Malawi’s Catholic NGO laments rising domestic debt

The Centre for Social Concern (CfSC) – the social arm of the Roman Catholic Church in Malawi – has bemoaned the rising levels of domestic debt amidst failure by the central government to deliver quality services to citizens.

Journalists undergoing orientation on debt and right to food. –Photo by Watipaso Mzungu, Nyasa Times.
Abobo presenting the findings of the report to journalists.-Photo by Watipaso Mzungu, Nyasa Times

A recent report by the CfSC indicates that Malawi’s domestic debt is growing at an annual average of 51.8 percent with government expected to spend over 14 percent of the national budget to service the loans.

Additionally, the report says the country’s public debt stock amounted to US$5.03 billion by June 2019 (approximately K3,669.3 billion).

CfSC Communications Officer, Brother Vitus Danaa Abobo, bemoaned the development, describing it as worrisome and a serious threat to the growth of the economy.

Abobo made the remarks in Lilongwe on Tuesday when he opened an orientation meeting for journalists.

He stated that government’s insatiable appetite to brow is leading to the violation of the citizens’ right to a standard living, good health and well-being of self and of their family, including food, clothing, housing and medical care as espoused by the United Nations (UN).

“If this trend is not checked, more Malawians will be wallowing in abject poverty. And just as IMF [International Monetary Fund] states, Malawi needs wider structural reforms accompanied by prudent fiscal policies to reduce deficits and public debt,” he warned.

On the other hand, the report CfSC reprot says Malawi’s precarious food security situation is linked to its economic development challenges.

It says the assessment the Centre carried out through the Rural Basic Needs Basket Project in districts on kilocalories (energy) intake in rural areas revealed that over 80 percent of the households do not access the minimum of 2,400 kilocalories per person per day as per the World Health Organisation (WHO) standard.

The report further says Malawi has in place a rigorous institutional and legal framework that ensures that loans are contracted in the public interest, that there is sufficient fiscal responsibility, that they are consistent with the government’s economic and fiscal policy; and that there is financial ability to meet the debt obligation.

“What is weak or missing is the parliamentary oversight.
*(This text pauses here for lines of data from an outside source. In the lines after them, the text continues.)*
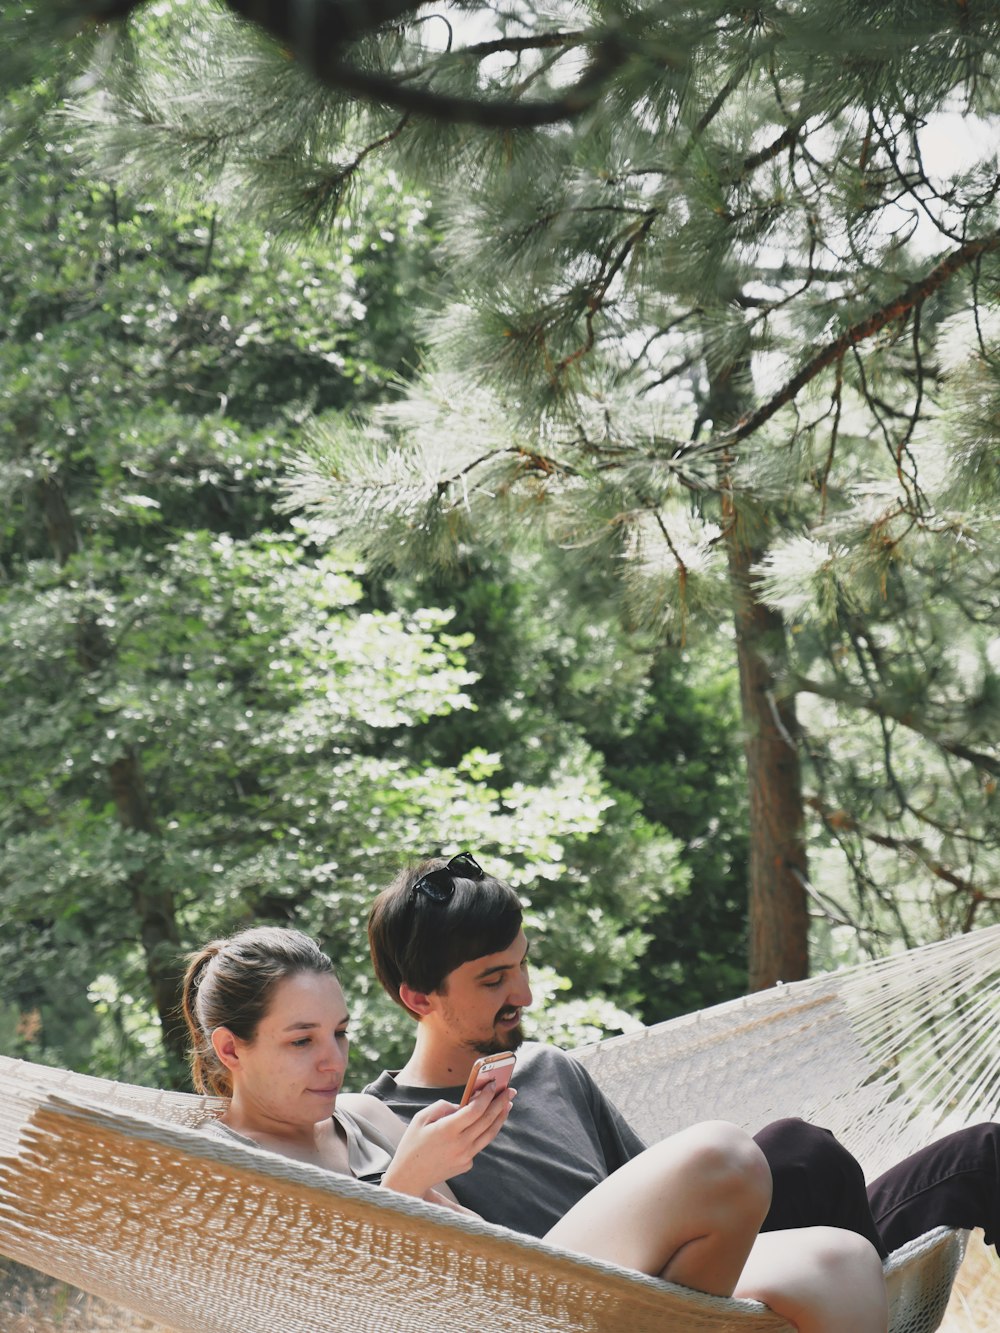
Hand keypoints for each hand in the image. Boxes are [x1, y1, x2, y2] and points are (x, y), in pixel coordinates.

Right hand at [381, 1082, 514, 1199]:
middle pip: (487, 1120)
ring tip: (507, 1105)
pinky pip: (479, 1145)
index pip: (475, 1110)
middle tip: (510, 1091)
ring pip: (489, 1134)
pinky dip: (484, 1132)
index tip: (494, 1084)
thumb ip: (442, 1107)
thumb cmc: (412, 1145)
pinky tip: (487, 1122)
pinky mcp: (467, 1165)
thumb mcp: (420, 1119)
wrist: (409, 1178)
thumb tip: (462, 1105)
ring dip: (500, 1118)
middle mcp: (460, 1144)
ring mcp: (465, 1157)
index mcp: (447, 1130)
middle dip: (500, 1102)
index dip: (487, 1095)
It appears soon as the parliament passes the appropriation bill, there is little interest to follow up on implementation of the same,” it says.

The managing economic consultant at Mlomboji and Partners Consulting, Leslie Mkandawire, disclosed that domestic debt accounts for a large proportion of the total public debt with a share of 53.7 percent against external debt share of 46.3 percent.

Mkandawire said as of June 2018, external and domestic debt accounted for 50.6 percent and 49.4 percent, respectively.

“This reversal in predominance of domestic debt should send an alarm message to the authorities. Most of this debt is not investment related but rather consumption related. It will have no significant consequence on development and growth of the economy. Moreover the interests on this debt are very high,” he said.

He further stated that these are extremely high ratios, meaning that 65 percent of the burden on potential income generated in the economy is from debt.